> **EXERCISE**:
Copy the lines below from the first one through the line with "23: (742, 144)", swapping "top-left" for "upper-left" and keeping everything else the same.

(Source data)
■ ■ ■ ■ ■ ■ ■
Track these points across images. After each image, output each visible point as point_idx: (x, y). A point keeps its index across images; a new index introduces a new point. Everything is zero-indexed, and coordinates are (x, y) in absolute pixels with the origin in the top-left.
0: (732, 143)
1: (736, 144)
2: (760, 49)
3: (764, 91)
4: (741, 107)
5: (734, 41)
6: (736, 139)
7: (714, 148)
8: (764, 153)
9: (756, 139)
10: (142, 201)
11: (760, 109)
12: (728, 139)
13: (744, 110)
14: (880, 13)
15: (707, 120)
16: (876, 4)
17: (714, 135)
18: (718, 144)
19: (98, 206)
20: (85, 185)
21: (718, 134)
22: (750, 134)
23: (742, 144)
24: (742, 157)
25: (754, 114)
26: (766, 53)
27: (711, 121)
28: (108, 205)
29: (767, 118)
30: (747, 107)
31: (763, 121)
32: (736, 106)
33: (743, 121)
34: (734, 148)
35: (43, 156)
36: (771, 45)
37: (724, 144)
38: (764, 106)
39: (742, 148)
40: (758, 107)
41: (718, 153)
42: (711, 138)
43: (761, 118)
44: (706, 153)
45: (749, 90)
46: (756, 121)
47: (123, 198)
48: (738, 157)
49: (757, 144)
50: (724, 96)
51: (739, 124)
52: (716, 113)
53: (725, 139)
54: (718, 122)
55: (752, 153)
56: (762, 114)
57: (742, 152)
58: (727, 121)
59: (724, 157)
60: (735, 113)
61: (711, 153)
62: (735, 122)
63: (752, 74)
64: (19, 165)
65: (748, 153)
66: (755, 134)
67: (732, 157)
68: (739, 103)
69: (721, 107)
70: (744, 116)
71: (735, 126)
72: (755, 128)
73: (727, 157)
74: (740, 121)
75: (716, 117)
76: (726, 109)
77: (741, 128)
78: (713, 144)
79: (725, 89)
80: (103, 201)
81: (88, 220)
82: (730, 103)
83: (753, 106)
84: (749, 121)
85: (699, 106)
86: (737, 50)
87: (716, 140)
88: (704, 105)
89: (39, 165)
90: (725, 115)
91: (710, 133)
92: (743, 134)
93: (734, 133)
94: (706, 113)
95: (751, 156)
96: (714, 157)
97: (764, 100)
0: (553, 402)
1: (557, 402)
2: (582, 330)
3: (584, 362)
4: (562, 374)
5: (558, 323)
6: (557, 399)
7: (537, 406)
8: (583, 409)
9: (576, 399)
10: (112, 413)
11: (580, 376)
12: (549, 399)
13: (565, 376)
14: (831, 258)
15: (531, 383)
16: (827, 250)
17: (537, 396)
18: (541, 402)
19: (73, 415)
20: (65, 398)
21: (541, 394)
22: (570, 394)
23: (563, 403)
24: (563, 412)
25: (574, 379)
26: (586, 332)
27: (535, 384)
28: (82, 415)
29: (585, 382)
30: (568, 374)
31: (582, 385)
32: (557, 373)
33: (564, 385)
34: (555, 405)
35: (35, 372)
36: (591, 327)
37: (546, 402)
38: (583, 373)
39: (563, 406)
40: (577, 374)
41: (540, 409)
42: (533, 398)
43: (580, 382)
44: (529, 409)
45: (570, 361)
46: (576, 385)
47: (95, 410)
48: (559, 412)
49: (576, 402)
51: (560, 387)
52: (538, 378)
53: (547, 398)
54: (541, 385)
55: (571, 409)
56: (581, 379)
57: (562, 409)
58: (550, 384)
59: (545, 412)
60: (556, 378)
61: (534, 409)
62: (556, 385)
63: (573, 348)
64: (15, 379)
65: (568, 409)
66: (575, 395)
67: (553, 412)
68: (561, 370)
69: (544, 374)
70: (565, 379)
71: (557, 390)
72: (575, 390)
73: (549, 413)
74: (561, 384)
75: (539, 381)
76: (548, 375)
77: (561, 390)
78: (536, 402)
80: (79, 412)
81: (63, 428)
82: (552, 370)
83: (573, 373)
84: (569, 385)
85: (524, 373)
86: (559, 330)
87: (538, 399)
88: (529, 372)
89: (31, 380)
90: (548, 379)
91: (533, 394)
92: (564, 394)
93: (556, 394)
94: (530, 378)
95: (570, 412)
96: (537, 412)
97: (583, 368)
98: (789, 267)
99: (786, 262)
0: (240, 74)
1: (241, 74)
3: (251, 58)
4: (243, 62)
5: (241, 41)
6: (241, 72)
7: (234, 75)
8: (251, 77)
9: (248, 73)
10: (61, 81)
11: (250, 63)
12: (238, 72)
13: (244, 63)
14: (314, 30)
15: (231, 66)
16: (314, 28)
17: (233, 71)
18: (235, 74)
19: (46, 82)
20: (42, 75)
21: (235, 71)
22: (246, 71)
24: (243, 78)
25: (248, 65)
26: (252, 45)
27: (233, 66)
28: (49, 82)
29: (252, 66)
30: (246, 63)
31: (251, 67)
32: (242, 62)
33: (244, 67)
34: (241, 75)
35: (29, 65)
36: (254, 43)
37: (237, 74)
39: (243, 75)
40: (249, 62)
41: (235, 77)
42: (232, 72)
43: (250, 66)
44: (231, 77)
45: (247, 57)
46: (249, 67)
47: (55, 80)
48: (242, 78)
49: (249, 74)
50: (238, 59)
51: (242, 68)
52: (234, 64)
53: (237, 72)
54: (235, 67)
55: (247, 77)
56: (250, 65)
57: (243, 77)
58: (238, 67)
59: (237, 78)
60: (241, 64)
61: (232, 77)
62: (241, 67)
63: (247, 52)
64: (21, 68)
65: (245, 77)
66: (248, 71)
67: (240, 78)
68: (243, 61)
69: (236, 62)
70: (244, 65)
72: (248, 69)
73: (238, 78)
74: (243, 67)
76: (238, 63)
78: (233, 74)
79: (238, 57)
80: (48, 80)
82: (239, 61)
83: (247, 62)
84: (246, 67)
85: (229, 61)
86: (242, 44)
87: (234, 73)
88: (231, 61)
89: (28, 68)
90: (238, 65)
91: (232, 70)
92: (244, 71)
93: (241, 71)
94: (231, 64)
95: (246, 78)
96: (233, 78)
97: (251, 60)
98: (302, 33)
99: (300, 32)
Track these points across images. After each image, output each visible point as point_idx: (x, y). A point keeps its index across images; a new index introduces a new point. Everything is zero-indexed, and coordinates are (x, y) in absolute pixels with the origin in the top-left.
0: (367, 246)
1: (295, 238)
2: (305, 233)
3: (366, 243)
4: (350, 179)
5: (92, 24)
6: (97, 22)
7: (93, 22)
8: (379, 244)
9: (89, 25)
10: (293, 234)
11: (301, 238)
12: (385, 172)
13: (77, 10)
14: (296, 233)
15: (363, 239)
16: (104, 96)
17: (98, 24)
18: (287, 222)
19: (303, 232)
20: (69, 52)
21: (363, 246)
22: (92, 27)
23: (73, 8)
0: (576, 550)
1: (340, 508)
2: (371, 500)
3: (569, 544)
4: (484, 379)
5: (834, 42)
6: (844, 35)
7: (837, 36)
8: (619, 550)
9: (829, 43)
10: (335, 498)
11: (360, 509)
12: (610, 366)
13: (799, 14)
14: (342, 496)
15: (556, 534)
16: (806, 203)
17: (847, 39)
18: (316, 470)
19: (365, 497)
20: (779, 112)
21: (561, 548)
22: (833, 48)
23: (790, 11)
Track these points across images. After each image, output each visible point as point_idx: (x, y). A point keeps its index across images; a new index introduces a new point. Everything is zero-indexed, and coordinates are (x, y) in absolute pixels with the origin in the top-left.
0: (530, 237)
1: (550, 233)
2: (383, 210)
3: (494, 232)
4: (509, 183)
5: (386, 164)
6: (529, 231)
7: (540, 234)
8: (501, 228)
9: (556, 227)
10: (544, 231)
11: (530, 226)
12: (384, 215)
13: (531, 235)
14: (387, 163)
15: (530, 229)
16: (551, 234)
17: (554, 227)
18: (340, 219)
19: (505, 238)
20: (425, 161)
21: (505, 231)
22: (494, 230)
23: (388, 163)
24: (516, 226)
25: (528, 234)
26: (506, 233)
■ ■ ■ ■ ■ ■ ■
> **WRITTEN REPLY**:
Track these points across images. After each image, output each visible point as point_idx: (x, y). A point keeps its index across images; a new index introduces a new point. Everything is zero-indexed, and coordinates are (x, y) in absolute pixels with the origin in the upper-left.
0: (732, 143)
1: (736, 144)
2: (760, 49)
3: (764, 91)
4: (741, 107)
5: (734, 41)
6: (736, 139)
7: (714, 148)
8: (764, 153)
9: (756, 139)
10: (142, 201)
11: (760, 109)
12: (728, 139)
13: (744, 110)
14: (880, 13)
15: (707, 120)
16: (876, 4)
17: (714, 135)
18: (718, 144)
19: (98, 206)
20: (85, 185)
21: (718, 134)
22: (750, 134)
23: (742, 144)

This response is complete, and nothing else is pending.